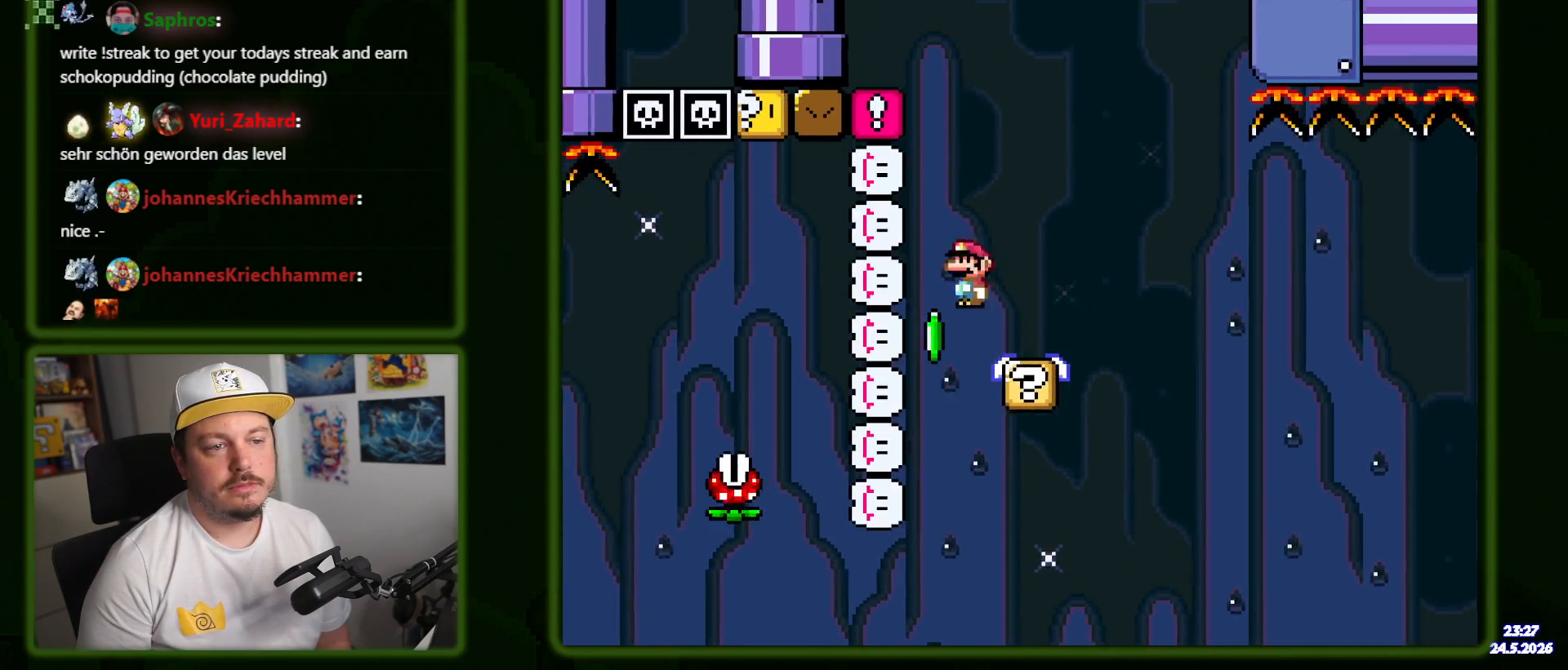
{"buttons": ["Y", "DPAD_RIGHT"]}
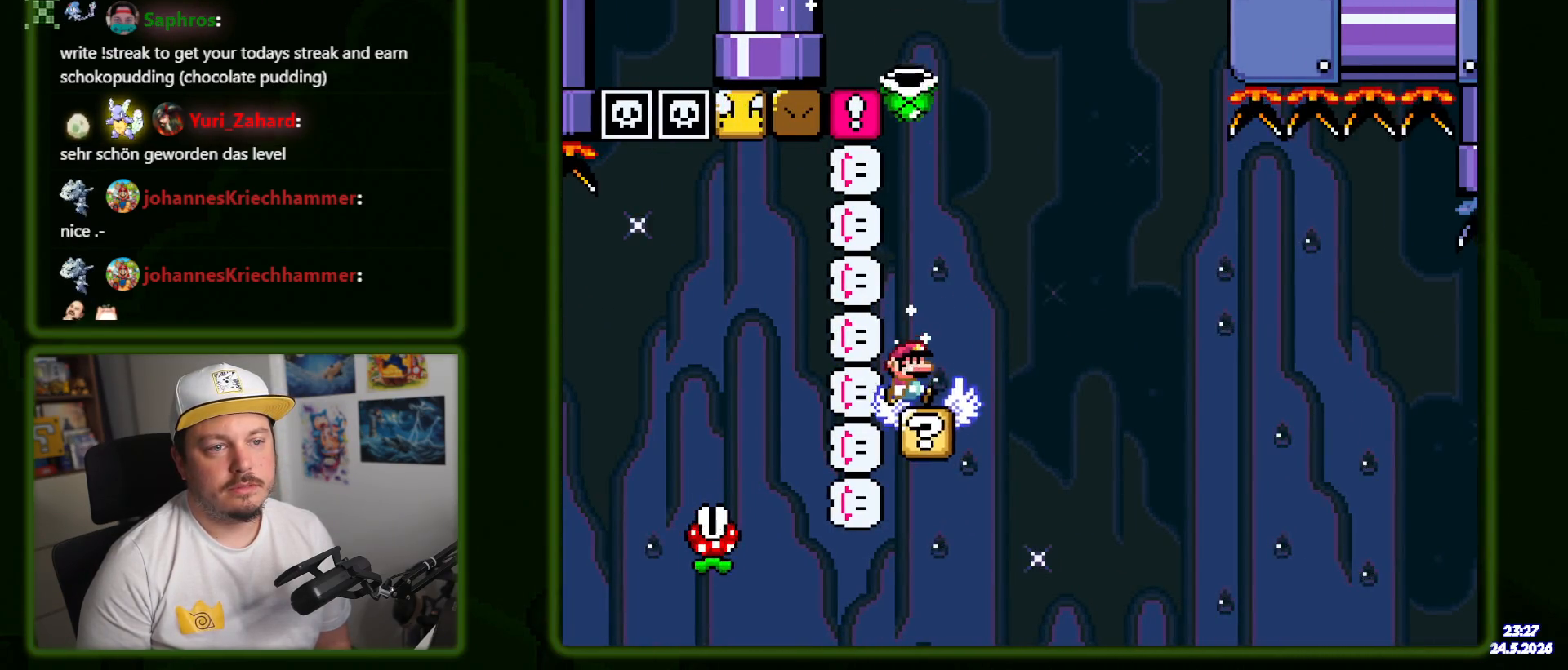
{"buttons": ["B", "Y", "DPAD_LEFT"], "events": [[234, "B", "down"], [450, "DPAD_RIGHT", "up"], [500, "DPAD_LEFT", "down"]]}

...

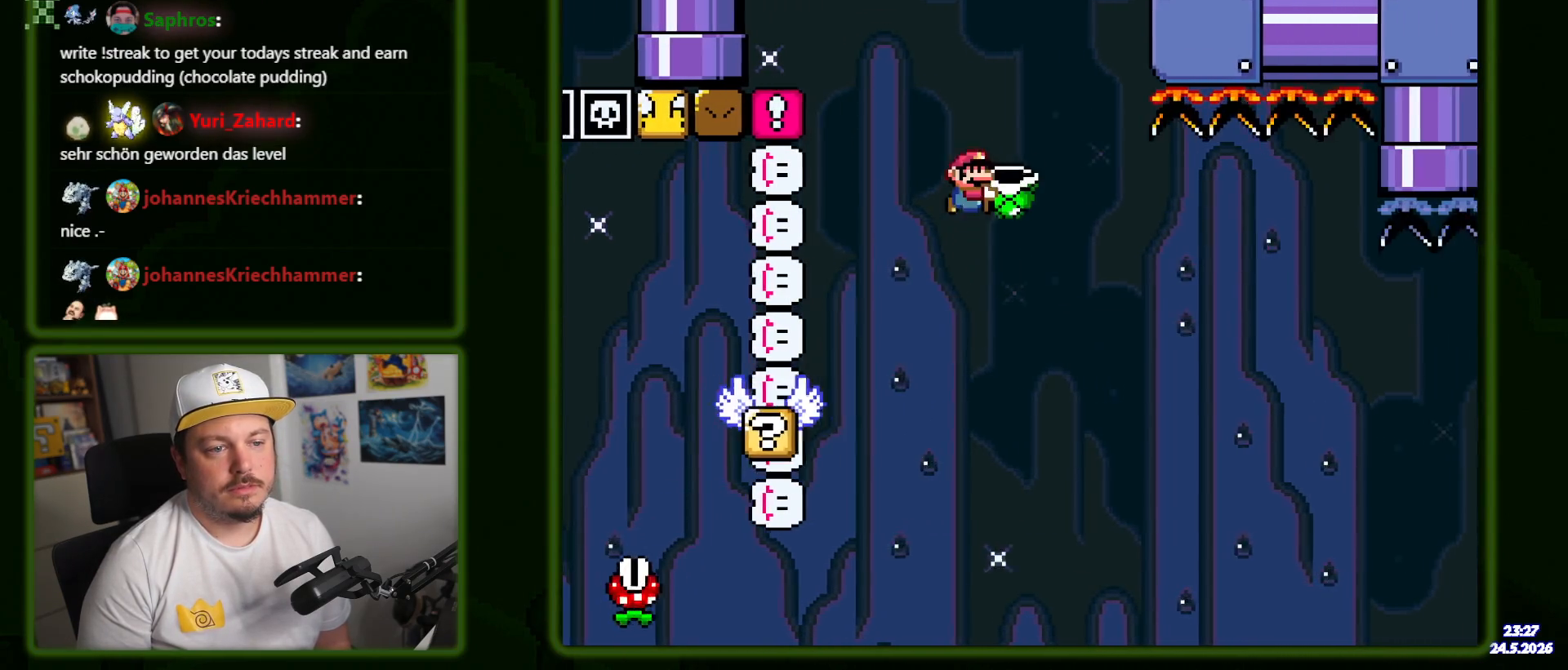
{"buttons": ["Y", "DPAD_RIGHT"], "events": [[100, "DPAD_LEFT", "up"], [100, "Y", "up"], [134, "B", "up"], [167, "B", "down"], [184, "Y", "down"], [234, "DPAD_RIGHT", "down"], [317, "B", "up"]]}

*Required action*
Give only the number of lines in the preceding material that contain the string "events".

*Result*
2